BY LINCOLN ANDERSON | We all know their photos by now: The “QAnon Shaman,” the Brooklyn judge’s bearskin-bedecked son, the goofily grinning guy toting off Nancy Pelosi’s lectern.

These treasonous miscreants, who have all been arrested, are just a few of the Trump supporters who stormed the Capitol on Jan. 6 in a shocking day of rage that left five people dead and the entire world aghast.

An Ohio Minuteman displays his patches, including the distinctive Armor of Guard, at the Unite the Right rally in Charlottesville in 2017. (Photo by John Penley)

But what about the potentially far more dangerous militia members who invaded the U.S. seat of government? Is law enforcement hunting them down, too, and with the same urgency? That’s what a photojournalist who covered the turmoil during Donald Trump’s presidency and its campaign lead-up was wondering recently.

That is, wondering until this Tuesday, when it was reported that federal prosecutors had filed conspiracy charges against three members of the Oath Keepers, an extremist, gun-loving group claiming thousands of members around the country. According to news reports, the complaint says the trio planned and coordinated prior to the Jan. 6 Capitol attack.
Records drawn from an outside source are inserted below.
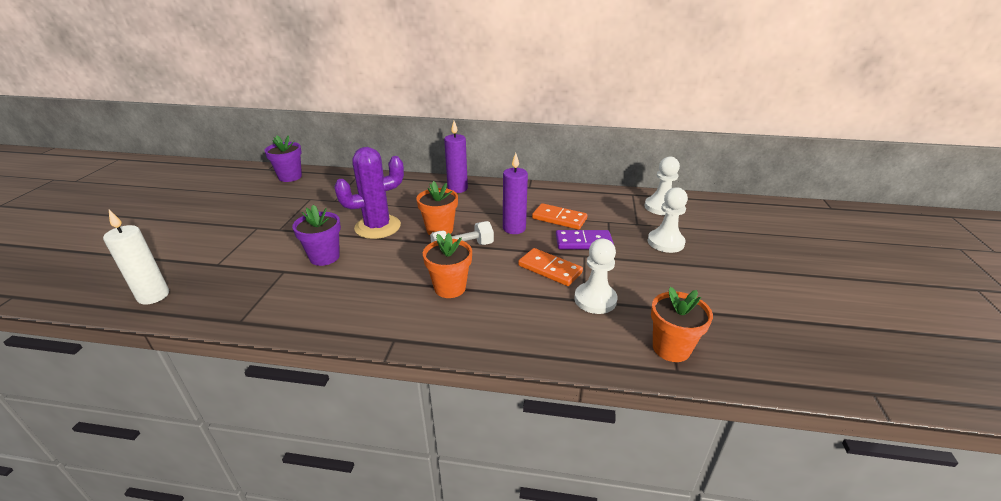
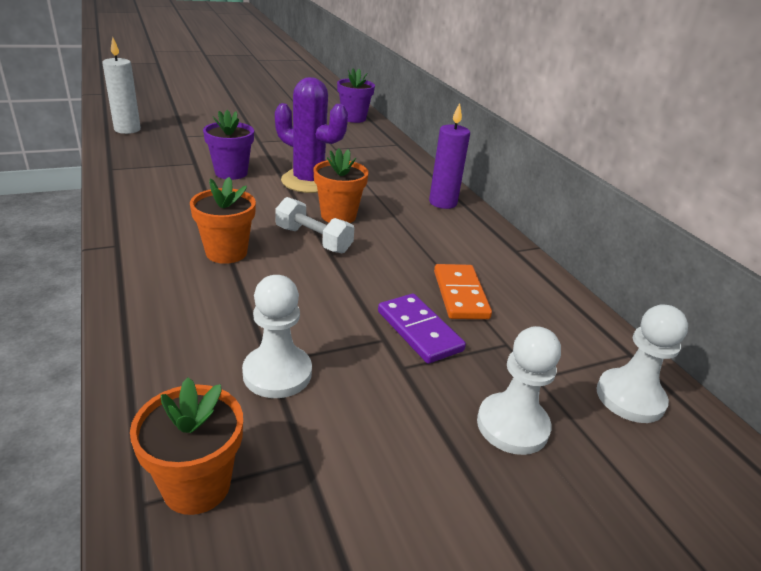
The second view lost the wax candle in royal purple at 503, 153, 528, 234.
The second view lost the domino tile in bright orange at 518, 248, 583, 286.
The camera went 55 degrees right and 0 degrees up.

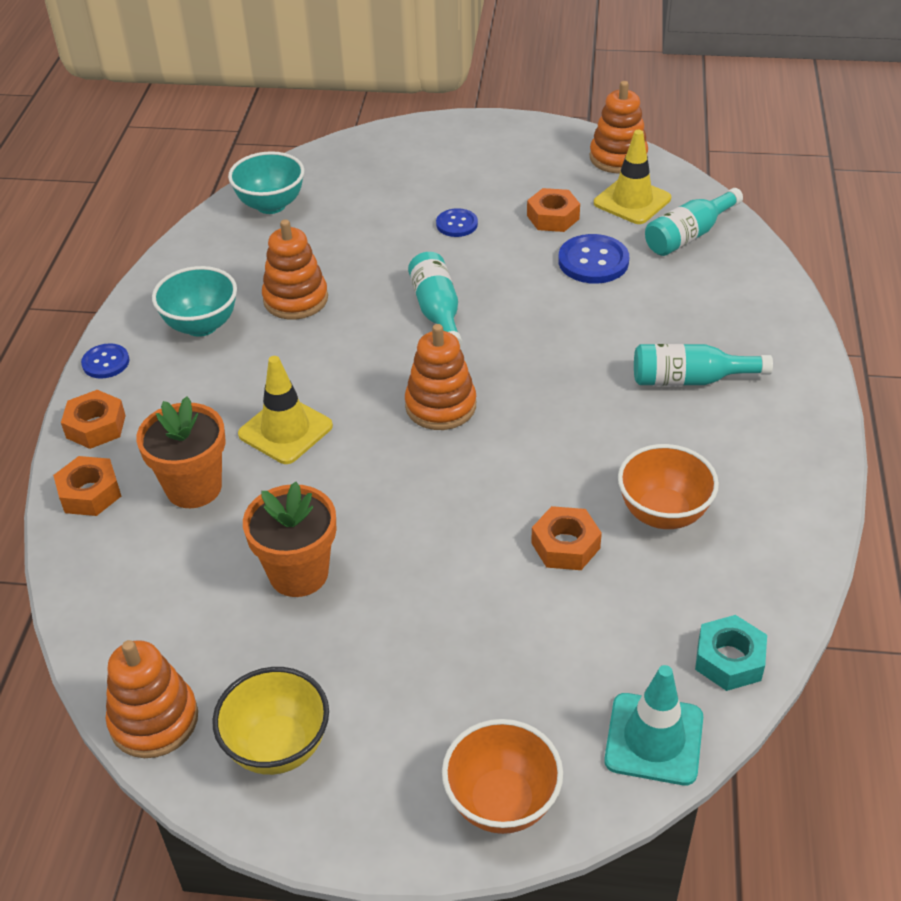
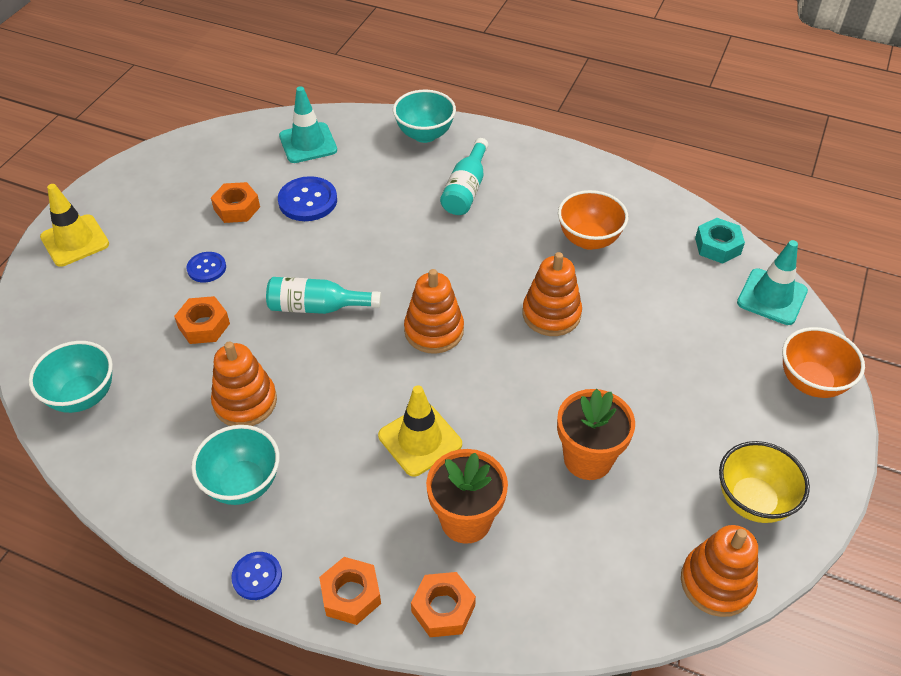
The traffic cone in bright yellow ended up elsewhere, having gone from 594, 130, 671, 224 to 40, 184, 109, 267.
The hexagon nut in bright orange ended up elsewhere, having gone from 531, 506, 602, 570 to 174, 296, 230, 344.
Where the drink bottle in turquoise stood at 645, 188, 743, 256, the traffic cone in turquoise came to stand at 279, 86, 337, 163.
The second view gained the deep dish in turquoise at 393, 90, 456, 143.
The stacking toy in bright orange ended up elsewhere, having gone from 590, 81, 648, 173 to 522, 252, 582, 336.
The camera went 75 degrees left and 5 degrees up.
Militia members at the Charlottesville far-right rally in 2017. (Photo by John Penley)

The complaint alleges that, while at the Capitol, one of the Oath Keepers, Thomas Caldwell, received a Facebook message stating, “All members [of Congress] are in the tunnels under capital seal them in. Turn on gas.”

Antifa and neo-nazis clashing in Charlottesville. (Photo by John Penley)

John Penley, a former East Villager now living in Las Vegas, was not surprised the feds are finally zeroing in on militia members and far-right extremist groups who joined in the insurrection. In fact, just a couple of days before Tuesday, he had been asking when the crackdown would commence on these groups’ members who breached the Capitol.

A counterprotester and militia member facing off in Charlottesville three years ago. (Photo by John Penley)

Penley shared with The Village Sun photos he took of Trump campaign events, the deadly Unite the Right rally in Charlottesville, Virginia, protests at both 2016 national political conventions and more. One theme running through some of the pictures is the presence of one militia group, in particular, the Ohio Minutemen, with their distinctive Armor of God patch.

“I call it the ‘Trump Era Series,'” Penley said of the photos. “You’ve got that Army of God [patch] connection. They were at the inauguration and Charlottesville and the Capitol riot. They just got identified [for storming the Capitol] but none of them have been arrested yet.

At a campaign rally in Asheville, North Carolina, in 2016. (Photo by John Penley)

“I think they’re afraid of these people,” he wagered of what law enforcement is likely thinking. “They’re organized. They’re not like individual nutcases — it’s easy to go around and lock those people up. The militias have been organizing for armed revolution or a breakdown of society for a long time. … They’ve been planning that the government’s going to come and take their guns for years.”

City Council District 3 candidate Marni Halasa took a stand at the Republican National Convention in Cleveland in 2016. (Photo by John Penley)
Lampooning Trump at the national Rainbow Gathering in Vermont in 2016. (Photo by John Penley)

Penley said the Ohio Minutemen, in particular, have had a presence at many of the events that he has covered in recent years, some of which have featured conflict.

“This one group is really out there in the streets, above the others,” he said. “You can see how there’s a progression of fascist involvement with Trump as time goes on.”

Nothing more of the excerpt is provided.